# What to do
Would you repeat the entries below exactly and omit the pictures?

# Data under study
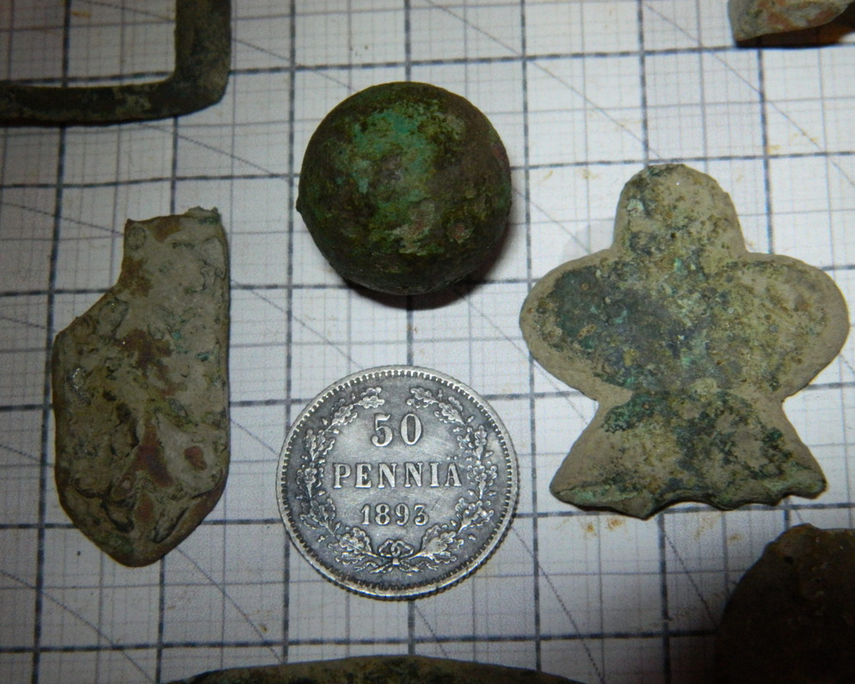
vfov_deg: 17.5
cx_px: 418
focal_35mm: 88
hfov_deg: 21.7
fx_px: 2227
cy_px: 341
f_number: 4.2
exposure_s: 1/50
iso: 400
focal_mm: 15.1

# Written solution
vfov_deg: 17.5
cx_px: 418
focal_35mm: 88
hfov_deg: 21.7
fx_px: 2227
cy_px: 341
f_number: 4.2
exposure_s: 1/50
iso: 400
focal_mm: 15.1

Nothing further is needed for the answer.